Still, it’s clear that dwelling too long on the details — Are there really cameras in every room of the boat? Do they ever run out of batteries or, you know, film? Why does the Magus have a panic room but not a working shower? — can be more fatal than Amazonian quicksand. As Emmet’s jaundiced ex-producer Clark puts it, The Undiscovered Country, “wasn’t about magic. It was about product.” The same could be said of The River. The show works best as a highly refined scare-delivery mechanism and, in the early going, it succeeds. The first hour’s brush with Cam Travers, a pedestrian-named vampire moth the size of a microwave oven, is suitably ooky, and the second hour’s visit to a Barbie graveyard in the middle of the jungle is even better. Clearly inspired by a popular Mexican tourist attraction, the “spirit trees” hang heavy with disturbing, plasticky baby fruit, leading to both the show’s best moment (when A.J., the hard-bitten camera guy, taunts the toys without noticing the blinking doll just over his shoulder) and its most effective use of the Blair Witch technique (when the crew sprint through the rain forest in terror only to end up exactly where they started). By the time a weeping Lincoln has to trade first his childhood teddy bear and a freshly exhumed, 200-year-old skeleton just to get his mommy back from the clutches of a laughing boogy-child in the water, I was hooked.

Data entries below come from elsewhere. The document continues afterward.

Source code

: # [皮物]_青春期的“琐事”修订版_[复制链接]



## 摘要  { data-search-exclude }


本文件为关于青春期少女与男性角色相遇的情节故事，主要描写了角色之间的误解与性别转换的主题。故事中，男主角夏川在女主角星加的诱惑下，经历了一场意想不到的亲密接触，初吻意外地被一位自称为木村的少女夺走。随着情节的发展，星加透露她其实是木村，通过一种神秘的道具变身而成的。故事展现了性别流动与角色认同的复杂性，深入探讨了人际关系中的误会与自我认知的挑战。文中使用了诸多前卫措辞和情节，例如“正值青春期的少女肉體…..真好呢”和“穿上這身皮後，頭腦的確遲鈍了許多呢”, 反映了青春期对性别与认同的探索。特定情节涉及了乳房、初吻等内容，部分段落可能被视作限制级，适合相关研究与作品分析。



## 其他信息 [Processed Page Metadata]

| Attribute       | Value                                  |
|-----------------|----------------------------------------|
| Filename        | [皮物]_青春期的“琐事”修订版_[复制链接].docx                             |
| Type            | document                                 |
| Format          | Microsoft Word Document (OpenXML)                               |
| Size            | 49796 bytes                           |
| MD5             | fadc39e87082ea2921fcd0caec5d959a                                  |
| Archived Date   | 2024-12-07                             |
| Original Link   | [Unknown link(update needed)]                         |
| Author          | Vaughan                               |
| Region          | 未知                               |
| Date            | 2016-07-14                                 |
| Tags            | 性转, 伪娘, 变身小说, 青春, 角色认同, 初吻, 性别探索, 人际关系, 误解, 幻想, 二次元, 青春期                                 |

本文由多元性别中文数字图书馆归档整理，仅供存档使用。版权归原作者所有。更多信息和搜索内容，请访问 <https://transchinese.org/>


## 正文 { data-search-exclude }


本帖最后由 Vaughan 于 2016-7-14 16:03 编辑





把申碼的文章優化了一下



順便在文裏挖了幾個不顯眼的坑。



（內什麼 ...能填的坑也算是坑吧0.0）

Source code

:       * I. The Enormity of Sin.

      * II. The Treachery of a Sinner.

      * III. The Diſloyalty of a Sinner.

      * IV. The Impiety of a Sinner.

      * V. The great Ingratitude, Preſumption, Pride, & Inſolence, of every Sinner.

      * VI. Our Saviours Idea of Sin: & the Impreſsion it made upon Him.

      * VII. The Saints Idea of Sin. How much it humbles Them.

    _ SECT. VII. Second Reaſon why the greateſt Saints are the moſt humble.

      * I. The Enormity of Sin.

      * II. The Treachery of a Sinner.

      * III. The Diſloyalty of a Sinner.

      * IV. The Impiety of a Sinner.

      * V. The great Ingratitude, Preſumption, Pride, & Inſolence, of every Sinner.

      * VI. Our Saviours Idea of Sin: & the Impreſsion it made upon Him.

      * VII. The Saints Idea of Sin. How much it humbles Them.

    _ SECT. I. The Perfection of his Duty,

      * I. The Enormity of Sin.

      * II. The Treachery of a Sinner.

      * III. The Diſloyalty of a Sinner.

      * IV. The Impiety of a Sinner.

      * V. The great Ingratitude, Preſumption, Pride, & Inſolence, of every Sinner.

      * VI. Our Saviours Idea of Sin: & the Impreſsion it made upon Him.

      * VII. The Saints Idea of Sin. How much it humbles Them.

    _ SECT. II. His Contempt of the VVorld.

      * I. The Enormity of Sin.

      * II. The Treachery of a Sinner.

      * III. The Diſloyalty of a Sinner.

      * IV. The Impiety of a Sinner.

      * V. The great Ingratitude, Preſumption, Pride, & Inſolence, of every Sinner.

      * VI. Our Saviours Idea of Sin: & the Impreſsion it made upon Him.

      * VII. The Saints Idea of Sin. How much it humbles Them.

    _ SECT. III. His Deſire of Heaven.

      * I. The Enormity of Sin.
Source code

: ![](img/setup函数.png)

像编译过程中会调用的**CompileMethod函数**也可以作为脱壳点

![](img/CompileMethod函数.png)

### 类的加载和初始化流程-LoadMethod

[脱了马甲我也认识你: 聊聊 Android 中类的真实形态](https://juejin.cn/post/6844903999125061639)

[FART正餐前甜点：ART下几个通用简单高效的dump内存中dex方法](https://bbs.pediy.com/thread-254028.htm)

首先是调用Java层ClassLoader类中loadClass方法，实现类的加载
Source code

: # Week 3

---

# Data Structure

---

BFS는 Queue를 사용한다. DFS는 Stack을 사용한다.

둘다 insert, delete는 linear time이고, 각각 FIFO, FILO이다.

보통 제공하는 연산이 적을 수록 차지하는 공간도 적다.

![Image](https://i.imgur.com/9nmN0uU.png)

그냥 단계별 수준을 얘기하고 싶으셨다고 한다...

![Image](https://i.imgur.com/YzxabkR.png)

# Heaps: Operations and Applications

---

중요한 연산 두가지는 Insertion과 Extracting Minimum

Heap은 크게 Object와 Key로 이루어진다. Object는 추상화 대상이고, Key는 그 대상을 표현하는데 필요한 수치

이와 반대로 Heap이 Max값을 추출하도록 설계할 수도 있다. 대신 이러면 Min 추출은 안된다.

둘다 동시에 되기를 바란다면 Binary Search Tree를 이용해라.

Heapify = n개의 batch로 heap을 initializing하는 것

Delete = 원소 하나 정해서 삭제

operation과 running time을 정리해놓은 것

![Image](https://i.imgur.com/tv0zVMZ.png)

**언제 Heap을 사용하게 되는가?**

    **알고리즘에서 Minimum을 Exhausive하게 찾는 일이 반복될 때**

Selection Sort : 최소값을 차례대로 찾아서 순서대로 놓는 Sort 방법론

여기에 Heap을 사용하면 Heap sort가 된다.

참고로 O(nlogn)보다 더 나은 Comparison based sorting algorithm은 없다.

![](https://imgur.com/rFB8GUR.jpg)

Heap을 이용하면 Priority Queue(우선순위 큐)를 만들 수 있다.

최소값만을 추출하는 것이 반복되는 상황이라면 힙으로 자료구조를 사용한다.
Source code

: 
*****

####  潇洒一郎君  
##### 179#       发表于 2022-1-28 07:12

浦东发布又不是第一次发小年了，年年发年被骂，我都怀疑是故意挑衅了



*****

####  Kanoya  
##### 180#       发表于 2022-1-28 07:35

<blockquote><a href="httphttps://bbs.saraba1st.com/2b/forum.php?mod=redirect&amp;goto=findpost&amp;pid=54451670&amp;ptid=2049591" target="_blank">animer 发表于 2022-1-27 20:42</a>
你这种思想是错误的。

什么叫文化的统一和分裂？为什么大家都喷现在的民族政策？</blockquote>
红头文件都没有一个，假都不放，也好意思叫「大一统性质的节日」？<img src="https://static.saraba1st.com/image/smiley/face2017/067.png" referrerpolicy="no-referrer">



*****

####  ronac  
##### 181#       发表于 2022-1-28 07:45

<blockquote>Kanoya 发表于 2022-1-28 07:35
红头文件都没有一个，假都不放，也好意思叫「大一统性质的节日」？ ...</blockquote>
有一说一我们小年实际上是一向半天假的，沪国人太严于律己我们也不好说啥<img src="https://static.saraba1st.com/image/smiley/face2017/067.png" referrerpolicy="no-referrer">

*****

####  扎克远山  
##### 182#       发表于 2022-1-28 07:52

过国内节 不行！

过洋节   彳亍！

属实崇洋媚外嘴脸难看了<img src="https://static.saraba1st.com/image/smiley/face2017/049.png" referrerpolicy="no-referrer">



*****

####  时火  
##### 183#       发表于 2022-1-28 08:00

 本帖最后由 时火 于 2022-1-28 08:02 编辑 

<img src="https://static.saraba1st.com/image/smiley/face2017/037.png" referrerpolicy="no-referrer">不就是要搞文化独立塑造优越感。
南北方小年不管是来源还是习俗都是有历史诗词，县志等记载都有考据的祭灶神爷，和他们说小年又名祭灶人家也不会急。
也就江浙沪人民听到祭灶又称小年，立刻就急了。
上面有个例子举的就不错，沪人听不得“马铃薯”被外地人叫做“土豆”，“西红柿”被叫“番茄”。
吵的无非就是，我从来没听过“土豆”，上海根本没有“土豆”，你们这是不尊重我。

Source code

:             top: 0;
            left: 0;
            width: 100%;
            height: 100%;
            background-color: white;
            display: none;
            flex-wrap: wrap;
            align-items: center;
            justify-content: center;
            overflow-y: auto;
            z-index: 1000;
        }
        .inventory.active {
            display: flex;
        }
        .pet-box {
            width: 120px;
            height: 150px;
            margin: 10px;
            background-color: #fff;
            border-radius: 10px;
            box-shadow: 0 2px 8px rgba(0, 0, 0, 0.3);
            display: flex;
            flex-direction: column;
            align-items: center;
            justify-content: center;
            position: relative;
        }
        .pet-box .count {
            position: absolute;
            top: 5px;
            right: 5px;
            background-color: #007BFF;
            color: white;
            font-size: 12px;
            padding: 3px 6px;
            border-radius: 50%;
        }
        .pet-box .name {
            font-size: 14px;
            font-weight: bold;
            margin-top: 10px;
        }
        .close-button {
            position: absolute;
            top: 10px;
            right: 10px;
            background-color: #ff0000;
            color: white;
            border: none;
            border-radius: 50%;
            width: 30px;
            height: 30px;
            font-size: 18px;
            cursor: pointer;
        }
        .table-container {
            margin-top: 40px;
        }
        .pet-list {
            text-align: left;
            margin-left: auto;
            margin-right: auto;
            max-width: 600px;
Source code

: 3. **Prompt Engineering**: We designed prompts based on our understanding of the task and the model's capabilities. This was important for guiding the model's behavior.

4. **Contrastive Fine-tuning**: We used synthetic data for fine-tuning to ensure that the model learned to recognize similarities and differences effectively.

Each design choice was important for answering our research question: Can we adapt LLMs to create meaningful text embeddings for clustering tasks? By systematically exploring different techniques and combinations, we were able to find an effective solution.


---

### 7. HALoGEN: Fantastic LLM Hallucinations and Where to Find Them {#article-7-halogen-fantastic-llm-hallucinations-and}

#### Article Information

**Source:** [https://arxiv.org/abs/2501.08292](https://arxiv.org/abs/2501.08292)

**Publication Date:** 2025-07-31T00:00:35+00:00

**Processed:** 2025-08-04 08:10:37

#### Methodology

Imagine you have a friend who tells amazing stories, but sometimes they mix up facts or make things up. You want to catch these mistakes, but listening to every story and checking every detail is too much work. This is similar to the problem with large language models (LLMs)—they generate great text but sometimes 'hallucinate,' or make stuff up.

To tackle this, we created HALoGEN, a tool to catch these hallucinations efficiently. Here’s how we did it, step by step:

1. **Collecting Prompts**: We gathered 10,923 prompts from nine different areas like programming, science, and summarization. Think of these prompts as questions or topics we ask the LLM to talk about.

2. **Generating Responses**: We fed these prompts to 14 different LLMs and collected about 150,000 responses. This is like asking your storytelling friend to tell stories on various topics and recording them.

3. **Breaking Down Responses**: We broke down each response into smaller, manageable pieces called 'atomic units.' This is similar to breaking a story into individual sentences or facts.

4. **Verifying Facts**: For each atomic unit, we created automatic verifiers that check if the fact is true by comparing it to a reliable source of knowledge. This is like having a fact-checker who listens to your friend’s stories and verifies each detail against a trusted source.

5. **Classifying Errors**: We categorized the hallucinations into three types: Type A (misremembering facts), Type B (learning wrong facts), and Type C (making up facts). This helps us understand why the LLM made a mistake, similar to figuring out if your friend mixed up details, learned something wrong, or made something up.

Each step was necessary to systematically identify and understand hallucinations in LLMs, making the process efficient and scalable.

No matter the genre, ABC is clearly banking on the Lost effect to take hold, what with the promise of a global conspiracy, fantastical juju, and the presence of weird-talking militiamen on boats. And The River’s batshit commitment to wild-eyed bullshit (CGI spirit dragonflies! Generic native medicine men living forever! Significant festering insect bites!) is exhilarating in the same way that first glimpse of a polar bear in the tropics was, particularly when no one is yet clamoring for “answers.” Which is why it’s probably wise not to think of The River as a horror show at all. Rather, the best bits reminded me of a supernatural, earthbound Star Trek, with the Magus the dilapidated Enterprise. (So far there’s only a disappointing lack of humanoids with ridged noses.) It’s probably a better way for the network to market it as well. Because after all, unlike a scary movie, a continuing mission of exploration is more likely not only to live long, but maybe even to prosper.